Read the records and write them out again exactly.

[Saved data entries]
————————

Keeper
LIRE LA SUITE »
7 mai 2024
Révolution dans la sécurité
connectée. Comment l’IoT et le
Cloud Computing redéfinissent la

————————

#### Result for this exercise:
Keeper
LIRE LA SUITE »
7 mai 2024
Révolution dans la sécurité
connectée. Comment l’IoT et le
Cloud Computing redéfinissent la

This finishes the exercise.